Ainsi, la population française qui a atteint un seuil de 20 millions dès le XVe siècle a su adapter ses comportements démographiques au potentiel de croissance extrêmement faible dans une économie de subsistance.

Le poids culturel de l’église nataliste par nature, s’estompait au XIXe siècle, y compris en milieu rural, aucune autorité, pas même l'Etat n’était en mesure de s’y substituer, et les comportements malthusiens (natalité faible) ont perduré.

Il faut donc attendre le XXe siècle pour connaître un véritable boum démographique surtout au lendemain de la 2nd Guerre mondiale.
Pour compenser cette faible croissance naturelle, les Français ont su accueillir leurs voisins étrangers. Très tôt, la France a été un pays d’accueil, un carrefour au cœur de l'Europe et au contact des autres continents. Le solde migratoire, différence entre les entrants et les sortants a toujours été positif, aussi loin que remontent les statistiques.
Terre d’accueil au XIXe siècle pour les Polonais et les Italiens opposants dans leurs pays, puis pour les Belges dans le Nord de la France qui venaient y travailler et ce, jusqu’à la 1ére Guerre mondiale. En suite se fit le tour des Russes blancs, fuyant la révolution, puis le retour des Italiens paupérisés à la recherche d’un travail.

Après la seconde guerre mondiale se sont les populations ibériques (Espagnols et Portugais) qui compensèrent le déficit de main d’œuvre dans une France à reconstruire.

Dans les années 60, la France sollicite ses anciennes colonies du Maghreb et d’Afrique noire. Mais en 1974, le gouvernement Valérie Giscard d’Estaing mettait brutalement fin à ces flux migratoires, arguant de la crise économique qui se profilait.
Depuis lors, l’immigration devient en majorité clandestine. Les gouvernements, en particulier celui de Mitterrand, procédait par régularisation individuelles, plus massives sous les gouvernements de gauche, plus restrictives sous le gouvernement de droite, comme c'est le cas actuellement. Les populations de l’Afrique francophone, et les populations asiatiques sont principalement concernées.
Les réactions racistes et xénophobes ont toujours accompagné les grandes périodes de crise économique. Pourtant les statistiques sont claires, il n’y pas plus d’étrangers en France que durant les années 50 (entre 6 et 7 %).
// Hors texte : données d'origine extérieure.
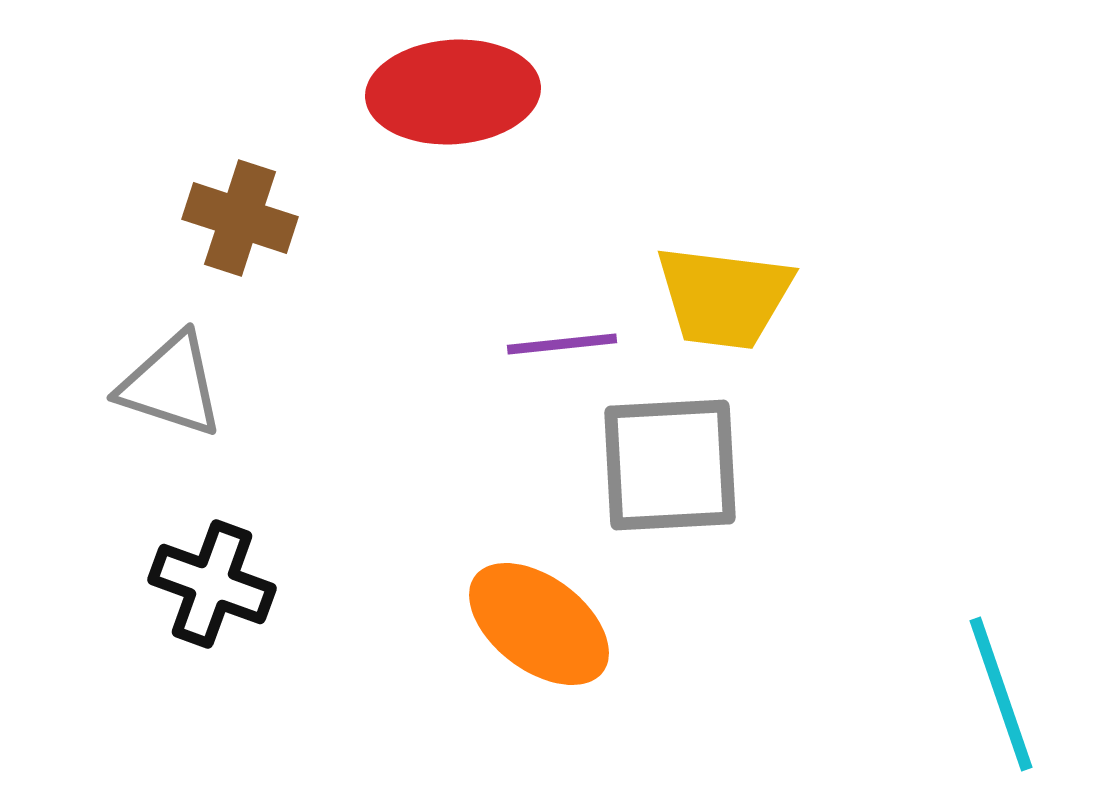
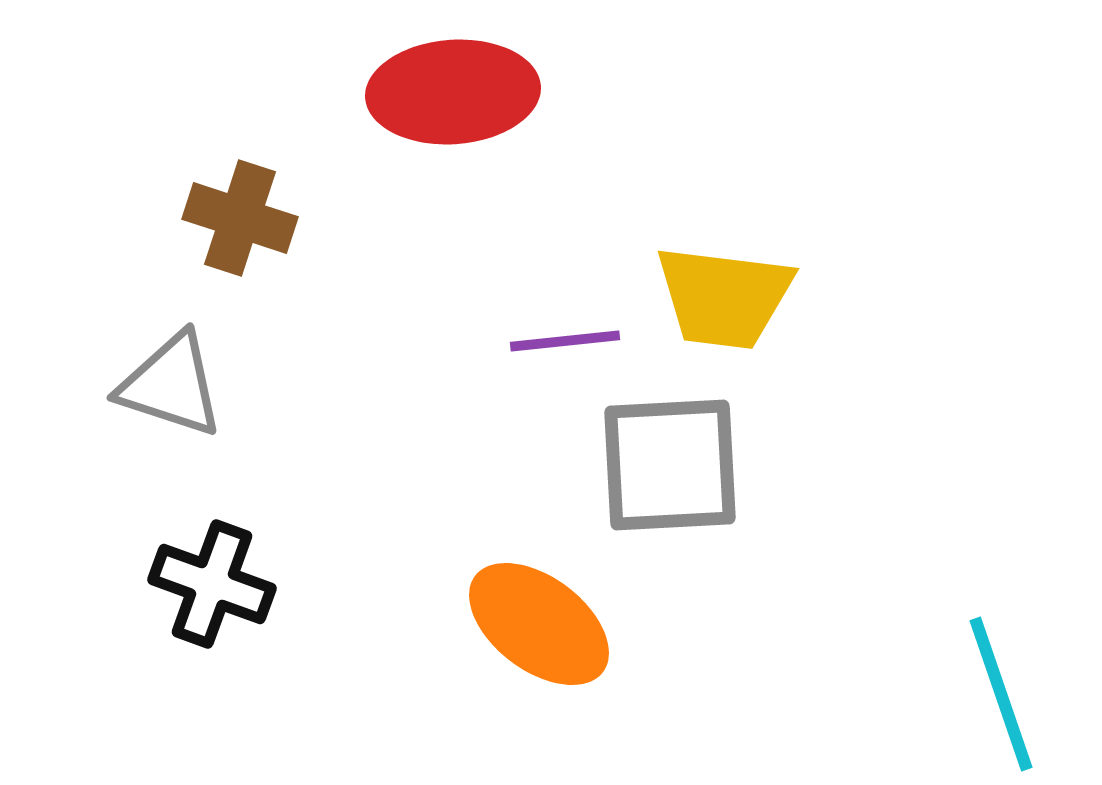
purple line: moved 3 px right, 3 px up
Les étrangers sont principalement des adultes, hommes en majorité, et contribuent en plus grande proportion que les Français aux équilibres des budgets sociaux et à la solidarité inter-génération.

Fait reconnu par tous les démographes, les étrangers, par leur comportement plus nataliste, compensent la tendance au vieillissement de la population française.

La société française s’est enrichie par ces brassages interethniques.

Les enfants issues des migrations disposent de nombreux moyens d’intégration et surtout d’un système scolaire qui oppose au communautarisme, les valeurs républicaines de laïcité.

Le plus grave problème que doit régler la société française c’est le problème du chômage.

Avec 3 millions de chômeurs et un avenir incertain pour les jeunes la société peut difficilement se projeter.
C’est un problème pour toutes les sociétés humaines.